Flashfloods devestated the Northern Indian state of Uttarakhand
Flashfloods devestated the Northern Indian state of Uttarakhand
By Matu Jansangthan

Everyone seems completely surprised and unprepared for what struck Uttarakhand, even though climate scientists have been warning of exactly such events. Even if the current event is unprecedented in the scale of devastation and spread of affected area, several similar events happened in neighboring areas over the last few years. In 2012 alone there were two monsoon related disasters in Uttarkashi and Rudraprayag, the same areas also took the hit this year. Eight such disasters have struck Rudraprayag over the past 34 years, an area that took the worst hit this time. On top of climate risks are geologic risks. Scientists have also been warning that a large earthquake is imminent in both eastern and western Himalayas.

Vulnerabilities of Uttarakhand are largely applicable to all Himalayan states, and to neighboring Himalayan countries like Bhutan, China, Nepal and Pakistan. Many observers have called the Uttarakhand disaster a Himalayan Tsunami. It is a misnomer in many respects, since a tsunami is a natural phenomenon, whereas the Uttarakhand disaster is a natural phenomenon greatly compounded by human interventions. However, by that very metaphor, we connect the fate of all Himalayan states and lessons that they need to learn from this tragedy.

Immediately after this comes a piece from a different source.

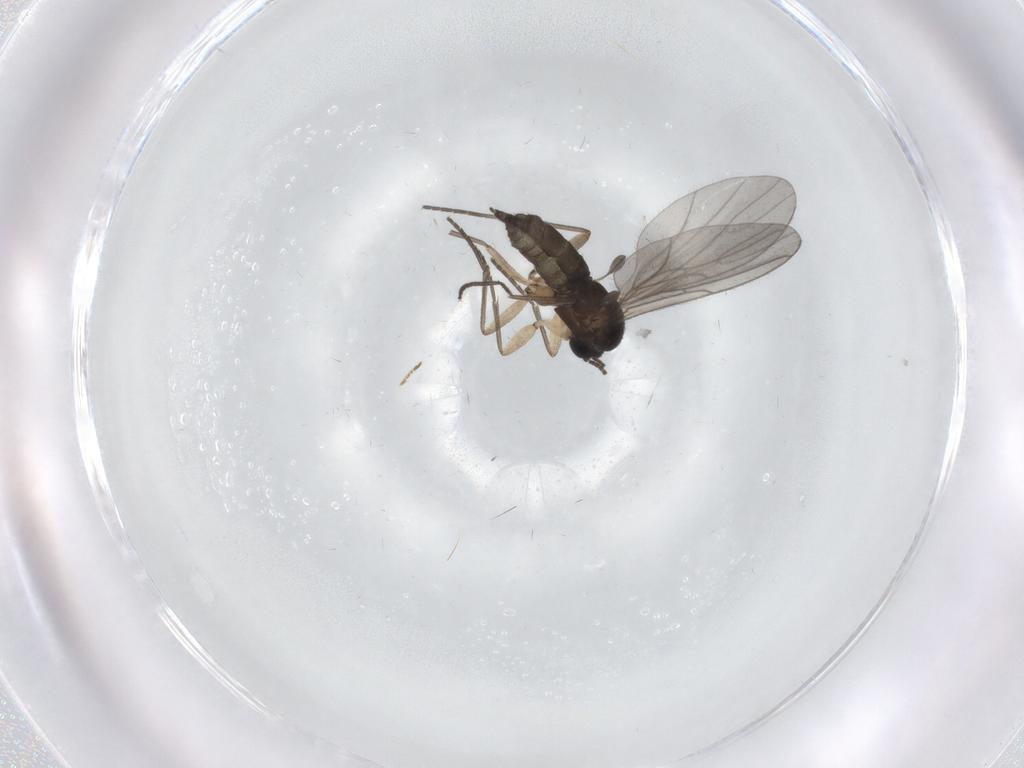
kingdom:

A 2010 report by the Union Ministry of Environment and Forests (LINK) identified the Himalayan region as one of the four most vulnerable areas to disaster. This region covers 16% of India’s total geographical area, spread over 12 states. Almost two-thirds of this region is designated forests, but “with few exceptions, most of this forest has been cut,” says the report.

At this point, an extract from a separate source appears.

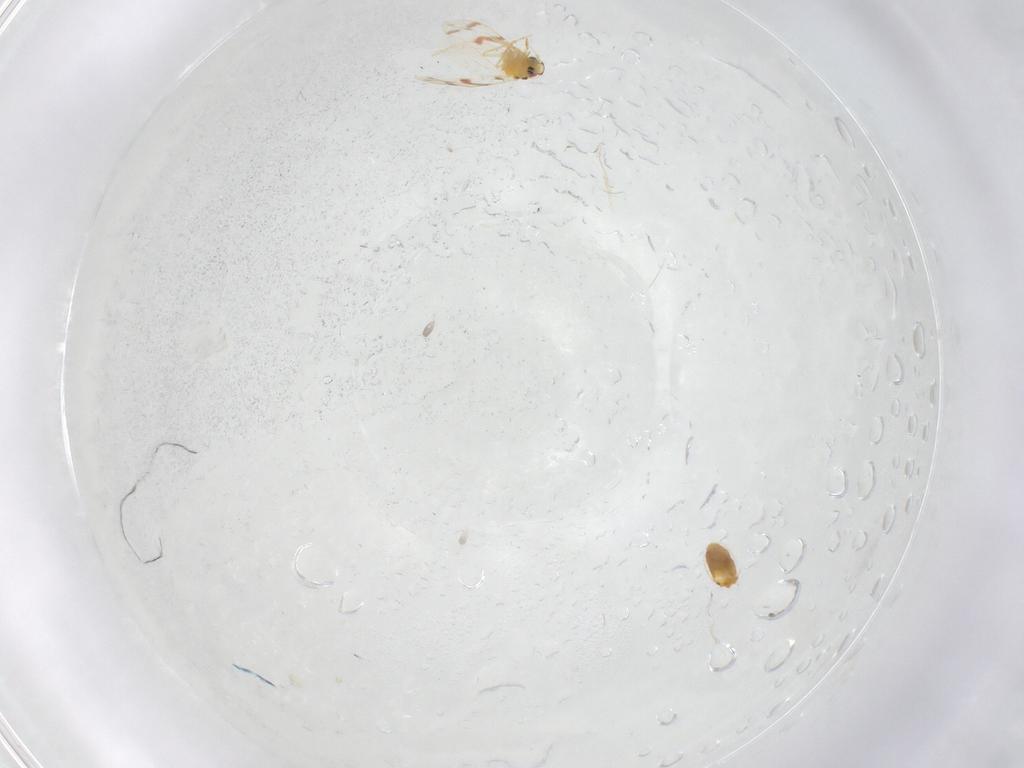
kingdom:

Climate scientists have been warning that higher frequency and amplitude of the untimely and high intensity rainfall events that triggered the Uttarakhand disaster are likely consequence of climate change.

In the end, we need to realize that we have made serious mistakes of omissions and commissions. As Uttarakhand now turns towards rebuilding and rehabilitation, it needs to accept these mistakes and make urgent amends. Some top priorities should include:

  • Initiate cumulative impact assessment and carry out capacity studies in all river basins.
  • Put a stop to hydropower projects that are planned and under construction.
  • Demarcate the path of all rivers, declare no construction zones around them and prepare time bound plans for the relocation of buildings at risk along with future regulation.
  • Ensure an active disaster management department that has a key role in all development decision-making.
  • Put in place credible environmental governance and compliance systems along with robust systems for warning, forecasting, monitoring and information dissemination.
  • And finally assess the vulnerability of infrastructure and people in the changing climate.

These lessons from Uttarakhand are equally applicable to all Himalayan states of India and neighboring Himalayan countries. The disaster can be taken as a rather costly and tragic wake up call. If not heeded, what we have seen may turn out to be a just a trailer of the full feature film that is yet to come.